Continue the forum discussion about calories and digestion, picking up after its last post.

TEXT FOR ANALYSIS -
_ _ _ _ _ _ _
In other words, if you eat a grilled chicken breast with vegetables, within a few hours you'll have burned up 20-30% of the calories in that food JUST DIGESTING IT.

Try a big mac, for example, and you'll only burn off around 2%.

Therefore, you can take in the same amount of calories from chicken and salad that you will in a happy meal, and you'll still lose more weight from the former.

tl;dr not all calories are equal!
>> Anonymous
>>189931
i was already aware of this science, as i read tom venuto's book, but could not grasp it fully, and thank you for explaining this to me, i feel almost enlightened. to reiterate to make sure i get this (because for some reason i can not grasp this concept for the life of me): in theory, if i ate a big mac but kept a 400 deficit, compared to eating good stuff and kept the same deficit, the healthy one would be better because of the thermal effect, automatically getting rid of a chunk of the calories without changing my calorie expenderature from metabolism and exercise, making adding what is burned by the thermal effect ON TOP of my 400 calorie deficit. is this right?
>> Anonymous
i think this is what you were asking:
consider the calories burned exercising into the total calorie count for the day. That is, if you are burning 400 calories per day, do not restrict an extra 400 calories from your target if you expect to lose fat without also losing muscle. hope this helps.
>> Anonymous
anyone else? am i just being really confusing about how i am typing? or does no one know the answer
>> Anonymous
>>189943
I think im just going to eat sensibly (healthy), as much as I want, and go to the gym twice a day
>> Anonymous
>>189961
first, no one really cares. you keep bumping this because you don't seem to want to understand the first thing about basic nutrition. did you sleep through your health classes in school?
_ _ _ _ _ _ _
DATA EXCERPTS -
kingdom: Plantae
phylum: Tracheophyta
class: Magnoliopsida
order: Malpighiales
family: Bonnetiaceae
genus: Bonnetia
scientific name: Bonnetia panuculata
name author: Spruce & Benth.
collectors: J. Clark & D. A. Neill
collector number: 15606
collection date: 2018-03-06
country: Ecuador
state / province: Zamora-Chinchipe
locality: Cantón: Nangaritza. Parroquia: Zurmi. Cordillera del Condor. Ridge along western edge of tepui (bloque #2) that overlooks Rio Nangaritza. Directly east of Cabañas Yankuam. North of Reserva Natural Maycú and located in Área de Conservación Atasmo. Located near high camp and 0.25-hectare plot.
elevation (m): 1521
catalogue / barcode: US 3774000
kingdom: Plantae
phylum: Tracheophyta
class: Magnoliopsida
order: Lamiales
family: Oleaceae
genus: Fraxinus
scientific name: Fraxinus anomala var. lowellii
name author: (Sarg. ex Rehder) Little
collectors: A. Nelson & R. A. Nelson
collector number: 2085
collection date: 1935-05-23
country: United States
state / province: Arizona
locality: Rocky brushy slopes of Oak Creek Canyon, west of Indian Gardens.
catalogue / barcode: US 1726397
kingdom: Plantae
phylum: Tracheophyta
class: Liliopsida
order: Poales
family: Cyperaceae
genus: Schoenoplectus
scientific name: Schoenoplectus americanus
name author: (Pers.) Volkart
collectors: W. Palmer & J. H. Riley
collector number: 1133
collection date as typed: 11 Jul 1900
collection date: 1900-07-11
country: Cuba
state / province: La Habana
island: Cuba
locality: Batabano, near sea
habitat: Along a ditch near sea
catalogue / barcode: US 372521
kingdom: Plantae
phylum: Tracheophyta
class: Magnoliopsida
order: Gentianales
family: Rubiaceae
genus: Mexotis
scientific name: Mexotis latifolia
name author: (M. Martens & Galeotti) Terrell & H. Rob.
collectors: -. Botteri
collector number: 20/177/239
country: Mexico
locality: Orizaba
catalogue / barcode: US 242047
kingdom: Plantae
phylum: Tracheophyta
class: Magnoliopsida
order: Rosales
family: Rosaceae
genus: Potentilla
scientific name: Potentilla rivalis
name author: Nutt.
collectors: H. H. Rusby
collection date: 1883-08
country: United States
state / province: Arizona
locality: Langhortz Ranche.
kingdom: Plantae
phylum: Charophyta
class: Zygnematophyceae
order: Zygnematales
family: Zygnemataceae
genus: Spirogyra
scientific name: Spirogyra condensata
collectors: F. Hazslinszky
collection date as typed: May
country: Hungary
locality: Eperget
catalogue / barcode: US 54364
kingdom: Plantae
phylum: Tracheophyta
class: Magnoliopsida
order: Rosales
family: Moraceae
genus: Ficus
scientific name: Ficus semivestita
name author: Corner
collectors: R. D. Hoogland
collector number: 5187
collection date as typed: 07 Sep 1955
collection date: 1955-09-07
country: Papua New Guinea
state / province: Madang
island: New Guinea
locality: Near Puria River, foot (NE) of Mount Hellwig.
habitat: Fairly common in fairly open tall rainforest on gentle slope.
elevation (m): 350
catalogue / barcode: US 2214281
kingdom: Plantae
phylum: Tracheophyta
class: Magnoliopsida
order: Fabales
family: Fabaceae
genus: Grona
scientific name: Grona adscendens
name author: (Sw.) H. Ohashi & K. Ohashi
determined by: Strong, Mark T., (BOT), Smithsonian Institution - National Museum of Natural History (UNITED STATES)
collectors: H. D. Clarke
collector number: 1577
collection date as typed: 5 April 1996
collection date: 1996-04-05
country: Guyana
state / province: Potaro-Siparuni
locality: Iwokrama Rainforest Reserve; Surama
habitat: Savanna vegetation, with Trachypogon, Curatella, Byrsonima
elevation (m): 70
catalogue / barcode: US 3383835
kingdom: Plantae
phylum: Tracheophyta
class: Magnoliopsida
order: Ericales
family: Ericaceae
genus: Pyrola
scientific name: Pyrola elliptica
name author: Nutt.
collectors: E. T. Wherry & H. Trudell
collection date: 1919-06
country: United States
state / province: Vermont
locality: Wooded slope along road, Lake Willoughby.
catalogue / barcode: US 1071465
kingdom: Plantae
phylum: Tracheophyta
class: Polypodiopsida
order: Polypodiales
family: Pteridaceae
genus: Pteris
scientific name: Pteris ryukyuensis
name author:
_ _ _ _ _ _ _
EXPECTED OUTPUT -
if you eat shitty food, how does your body maintain itself? daily cell activity means millions of cells die daily in your body and need to be replaced. if you're eating chocolate, you're attempting to replace mass (new cells) with energy (calories from high energy, low mass sources; i.e. carbohydrates). outside of high energy physics, the whole e=mc^2 doesn't work in nutrition.

now add to that the metabolic activity of exercising (which damages cells and requires that the body heals the damage, making the cell stronger). what food in take are you going to repair that damage with?

so, go ahead and eat chocolate to your heart's content. yes, you will lose weight to a certain point but because natural body processes continue to occur, in time, the body will start to fail like a poorly maintained house because it can no longer "afford" to repair itself.

so yeah, your body's "starvation response" here not in the interest of saving calories, but saving cellular building blocks in case there is a major injury that needs to be repaired. so it's like a cheap landlord that will let the roof leak, the paint fade, the windows break etc. because he's saving up in case the roof caves in. well, if he maintained the house in the first place, the roof is much less likely to cave in.

if you eat food rich in the body's building blocks (proteins, foods rich in naturally occurring amino acids and fats) you the body repairs itself on all levels (cell replacement, muscle growth, regular metabolic activity) without triggering self-preservation mode.
>> Anonymous
Yup! That's exactly how it works.

That's why some foods literally contain "negative calories":

In a stick of a celery, you'll find 20 cals. Bite into one. Now, by the time you digest that very same stick of celery, your body will have expanded so much energy as heat to fuel your metabolism, that in order to digest it you'll have used up >20 cals!

Also, kudos for reading Venuto's book. I swear I love that man.
>> Anonymous
I eat 300-600 cal a day (not starving myself, had a lot of stomach surgery, eating is difficult, etc) and my body refuses to let go. I'm still overweight but my body clings to whatever I eat.
There's a healthy medium between eating too little and eating too much.